In order to avoid eyelash artifacts, tape fixation, examiner’s assistance with cotton swab, and eyelid speculum have been used. Comparisons of these types of assistance are summarized in
Table 2. With tape fixation, it is known in a clinical practice that some people feel pain when removing it, and there is the risk of epidermal peeling. Yoshitake S. et al. reported that the patients complained of dryness of the eye when keeping eyes open with tape or eyelid speculum and had sore eyes when using the topical anesthesia [
8], although Inoue M. et al. reported that use of a disposable eyelid speculum with topical anesthesia removed the eyelash artifacts completely [
9]. Thus, use of eyelid speculum and topical anesthesia could decrease the efficiency of the examination as well as patient comfort during the examination [
11]. In addition, topical anesthesia may cause side effects such as allergies and corneal erosions. The eyelid clamper could be applied without topical anesthesia meaning that it has some advantage in efficiency and patient comfort. It is probably because the eyelid clamper does not have contact with the conjunctiva or cornea. The eyelid clamper can also have advantages in procedures like fluorescein angiography that would require longer period of eye exposure and procedures with children since they often cannot not tolerate ocular anesthesia and cooperate with the examination.
Some patients complained of symptomatic pain. Most of the pain which patients complained of was due to the tightening of the rubber band. Locations of the pain were around the nose, the zygomatic bone, and the temple, mainly on the opposite side of the eye examined; thus, an improvement in design of the band is required to reduce the pain. The other patients complained of the pain on the cornea such as sore eyes and dryness sensation. One of these patients had the past medical history of atopic dermatitis suggesting that patients who have inflammation on ocular surface may be needed to wear the eyelid clamper carefully.
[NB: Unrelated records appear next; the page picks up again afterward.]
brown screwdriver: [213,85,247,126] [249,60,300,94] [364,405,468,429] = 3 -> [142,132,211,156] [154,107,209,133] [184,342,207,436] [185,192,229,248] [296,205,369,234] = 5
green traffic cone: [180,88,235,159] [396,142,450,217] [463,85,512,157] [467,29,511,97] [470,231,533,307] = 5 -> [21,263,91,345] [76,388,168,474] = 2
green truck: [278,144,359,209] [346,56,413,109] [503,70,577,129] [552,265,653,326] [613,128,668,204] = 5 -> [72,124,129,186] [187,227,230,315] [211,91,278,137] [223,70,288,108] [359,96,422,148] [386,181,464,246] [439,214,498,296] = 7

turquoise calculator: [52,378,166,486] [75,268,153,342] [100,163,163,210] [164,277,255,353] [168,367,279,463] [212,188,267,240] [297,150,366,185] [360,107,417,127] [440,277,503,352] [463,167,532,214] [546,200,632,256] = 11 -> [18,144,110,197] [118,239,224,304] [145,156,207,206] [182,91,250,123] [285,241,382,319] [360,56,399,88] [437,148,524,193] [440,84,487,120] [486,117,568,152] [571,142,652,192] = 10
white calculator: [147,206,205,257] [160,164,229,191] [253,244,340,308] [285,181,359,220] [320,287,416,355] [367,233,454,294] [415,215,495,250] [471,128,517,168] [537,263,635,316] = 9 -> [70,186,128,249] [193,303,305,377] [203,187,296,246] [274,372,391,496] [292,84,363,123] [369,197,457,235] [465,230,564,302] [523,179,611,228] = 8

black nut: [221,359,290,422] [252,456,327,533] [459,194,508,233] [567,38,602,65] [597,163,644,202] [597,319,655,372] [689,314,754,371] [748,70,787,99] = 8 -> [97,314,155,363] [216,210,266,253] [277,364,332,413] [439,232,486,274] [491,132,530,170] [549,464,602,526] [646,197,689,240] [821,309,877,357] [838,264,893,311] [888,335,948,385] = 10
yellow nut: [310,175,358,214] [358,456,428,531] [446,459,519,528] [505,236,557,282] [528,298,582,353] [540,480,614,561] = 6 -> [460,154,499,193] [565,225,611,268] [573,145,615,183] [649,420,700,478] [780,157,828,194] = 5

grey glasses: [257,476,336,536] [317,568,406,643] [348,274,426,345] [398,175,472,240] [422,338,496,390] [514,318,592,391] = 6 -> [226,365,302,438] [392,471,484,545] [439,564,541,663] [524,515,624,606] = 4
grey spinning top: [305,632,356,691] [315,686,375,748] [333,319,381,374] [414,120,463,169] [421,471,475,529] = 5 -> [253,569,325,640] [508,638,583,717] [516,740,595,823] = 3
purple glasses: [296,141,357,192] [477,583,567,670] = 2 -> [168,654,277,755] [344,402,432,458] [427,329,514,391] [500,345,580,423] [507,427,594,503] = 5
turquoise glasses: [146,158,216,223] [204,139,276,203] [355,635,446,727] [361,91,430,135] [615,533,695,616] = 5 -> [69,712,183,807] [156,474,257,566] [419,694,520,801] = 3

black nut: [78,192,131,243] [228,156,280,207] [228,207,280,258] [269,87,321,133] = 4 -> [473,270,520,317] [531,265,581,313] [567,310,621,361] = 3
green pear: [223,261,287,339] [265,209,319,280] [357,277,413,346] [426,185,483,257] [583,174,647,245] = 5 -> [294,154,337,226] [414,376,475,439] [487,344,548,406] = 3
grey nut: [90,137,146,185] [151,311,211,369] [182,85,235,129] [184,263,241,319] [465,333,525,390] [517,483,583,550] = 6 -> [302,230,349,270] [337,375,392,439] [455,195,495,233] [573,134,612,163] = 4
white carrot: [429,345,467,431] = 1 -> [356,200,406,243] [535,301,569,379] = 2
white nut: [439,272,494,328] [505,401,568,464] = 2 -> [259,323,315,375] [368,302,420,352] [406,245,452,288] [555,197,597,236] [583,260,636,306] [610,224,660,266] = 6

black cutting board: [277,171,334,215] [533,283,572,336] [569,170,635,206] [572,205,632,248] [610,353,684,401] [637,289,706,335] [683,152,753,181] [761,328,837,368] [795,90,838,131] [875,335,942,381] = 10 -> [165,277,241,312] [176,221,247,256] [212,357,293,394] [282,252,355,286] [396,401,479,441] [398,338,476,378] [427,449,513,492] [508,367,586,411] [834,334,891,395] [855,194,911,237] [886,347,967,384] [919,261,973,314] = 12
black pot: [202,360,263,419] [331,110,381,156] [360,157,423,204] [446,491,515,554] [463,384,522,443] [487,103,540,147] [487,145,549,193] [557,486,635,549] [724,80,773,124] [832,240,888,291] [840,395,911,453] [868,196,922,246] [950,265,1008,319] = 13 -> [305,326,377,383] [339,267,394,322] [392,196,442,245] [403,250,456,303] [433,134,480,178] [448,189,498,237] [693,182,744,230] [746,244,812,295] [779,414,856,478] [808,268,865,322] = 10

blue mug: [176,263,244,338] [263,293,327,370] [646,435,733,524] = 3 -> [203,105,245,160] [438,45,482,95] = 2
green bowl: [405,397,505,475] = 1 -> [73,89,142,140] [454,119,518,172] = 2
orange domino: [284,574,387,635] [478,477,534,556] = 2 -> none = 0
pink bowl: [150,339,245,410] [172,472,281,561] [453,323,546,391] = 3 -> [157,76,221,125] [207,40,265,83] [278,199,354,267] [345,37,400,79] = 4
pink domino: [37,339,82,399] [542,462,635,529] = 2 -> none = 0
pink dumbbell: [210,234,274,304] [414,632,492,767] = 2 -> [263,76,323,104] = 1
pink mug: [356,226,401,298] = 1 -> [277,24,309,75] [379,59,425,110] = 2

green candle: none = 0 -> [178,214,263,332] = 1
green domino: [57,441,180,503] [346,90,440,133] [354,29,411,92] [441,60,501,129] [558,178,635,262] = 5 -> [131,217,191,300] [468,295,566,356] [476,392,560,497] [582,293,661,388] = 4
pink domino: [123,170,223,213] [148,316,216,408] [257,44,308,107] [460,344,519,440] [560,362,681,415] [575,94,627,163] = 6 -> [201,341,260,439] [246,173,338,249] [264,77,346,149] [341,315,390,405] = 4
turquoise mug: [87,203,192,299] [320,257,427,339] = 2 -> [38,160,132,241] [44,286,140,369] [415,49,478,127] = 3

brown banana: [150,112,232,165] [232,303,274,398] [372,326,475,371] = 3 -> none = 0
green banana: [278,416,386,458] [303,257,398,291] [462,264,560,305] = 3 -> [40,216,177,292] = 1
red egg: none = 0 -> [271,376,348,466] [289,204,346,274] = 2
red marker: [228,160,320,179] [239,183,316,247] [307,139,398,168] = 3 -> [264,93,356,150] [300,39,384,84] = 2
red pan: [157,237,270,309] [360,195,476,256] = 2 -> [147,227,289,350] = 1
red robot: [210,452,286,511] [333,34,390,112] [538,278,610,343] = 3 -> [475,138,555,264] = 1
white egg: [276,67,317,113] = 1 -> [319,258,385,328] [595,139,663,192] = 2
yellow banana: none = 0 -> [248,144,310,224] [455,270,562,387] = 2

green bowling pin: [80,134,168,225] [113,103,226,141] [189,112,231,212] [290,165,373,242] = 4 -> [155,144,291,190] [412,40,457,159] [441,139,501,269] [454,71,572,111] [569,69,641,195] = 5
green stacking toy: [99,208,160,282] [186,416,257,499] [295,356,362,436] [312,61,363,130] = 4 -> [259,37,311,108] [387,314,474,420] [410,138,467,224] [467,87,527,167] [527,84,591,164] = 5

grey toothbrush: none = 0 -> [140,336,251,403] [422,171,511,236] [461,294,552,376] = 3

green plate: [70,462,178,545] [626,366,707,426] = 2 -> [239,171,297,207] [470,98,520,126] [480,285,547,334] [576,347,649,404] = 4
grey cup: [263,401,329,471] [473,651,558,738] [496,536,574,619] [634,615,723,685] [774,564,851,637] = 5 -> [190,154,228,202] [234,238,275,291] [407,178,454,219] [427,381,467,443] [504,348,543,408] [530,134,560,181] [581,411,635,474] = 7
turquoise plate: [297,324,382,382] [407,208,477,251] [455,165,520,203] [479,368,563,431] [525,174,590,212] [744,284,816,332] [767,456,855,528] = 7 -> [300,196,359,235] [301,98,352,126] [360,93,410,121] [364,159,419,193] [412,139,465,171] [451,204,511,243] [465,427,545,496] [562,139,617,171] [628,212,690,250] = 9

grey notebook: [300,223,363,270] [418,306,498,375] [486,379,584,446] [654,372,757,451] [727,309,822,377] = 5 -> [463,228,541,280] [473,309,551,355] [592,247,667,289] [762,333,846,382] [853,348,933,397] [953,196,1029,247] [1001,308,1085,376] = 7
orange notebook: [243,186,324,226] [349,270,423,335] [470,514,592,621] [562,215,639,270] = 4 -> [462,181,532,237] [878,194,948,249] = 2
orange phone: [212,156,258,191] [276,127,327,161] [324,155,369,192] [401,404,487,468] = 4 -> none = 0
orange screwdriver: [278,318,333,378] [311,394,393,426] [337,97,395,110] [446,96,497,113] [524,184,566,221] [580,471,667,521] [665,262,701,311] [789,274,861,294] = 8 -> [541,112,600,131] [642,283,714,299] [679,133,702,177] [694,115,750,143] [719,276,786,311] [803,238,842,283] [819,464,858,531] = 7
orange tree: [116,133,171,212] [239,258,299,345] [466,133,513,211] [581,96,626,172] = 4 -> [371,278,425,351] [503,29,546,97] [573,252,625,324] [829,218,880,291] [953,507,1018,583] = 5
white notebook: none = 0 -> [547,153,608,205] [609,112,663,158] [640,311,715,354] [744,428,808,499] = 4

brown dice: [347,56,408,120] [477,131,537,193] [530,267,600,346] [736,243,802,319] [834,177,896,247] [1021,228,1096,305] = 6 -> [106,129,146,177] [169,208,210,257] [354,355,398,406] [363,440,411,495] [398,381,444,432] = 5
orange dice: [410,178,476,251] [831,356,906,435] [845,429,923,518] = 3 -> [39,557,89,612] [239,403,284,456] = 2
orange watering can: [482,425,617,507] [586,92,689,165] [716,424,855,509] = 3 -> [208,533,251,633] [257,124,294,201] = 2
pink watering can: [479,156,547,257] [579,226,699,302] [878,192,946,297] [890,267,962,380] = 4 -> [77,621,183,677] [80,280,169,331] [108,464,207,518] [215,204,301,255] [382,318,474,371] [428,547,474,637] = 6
There may be some possible limitations in this study. First, we only examined corneal lesions after obtaining ultra-widefield fundus imaging; thus, we could not describe the adverse effect of the eyelid clamper to the other parts. Still, we believe that the eyelid clamper would not cause serious adverse effects on the cornea. Second, time efficiency using the eyelid clamper is unknown because we did not measure the duration of the examination. Some patients complained that wearing and adjusting eyelid clamper were bothersome. This might be improved by a learning effect of examiners. Finally, whether pressure on eyelids generated by the eyelid clamper can affect intraocular pressure is unknown. If there is no effect on intraocular pressure, the device can also be applied for the measurement of intraocular pressure with an applanation tonometer.
In conclusion, the eyelid clamper can be applied in a clinical setting and can support the acquisition of sufficient wide fundus images, the same as with conventional tape fixations. We believe that the eyelid clamper is the best option for patients which can be used without anesthesia and any pain after removing it, and can obtain effective images, although further improvement is needed to reduce the pain and to enlarge the area of images.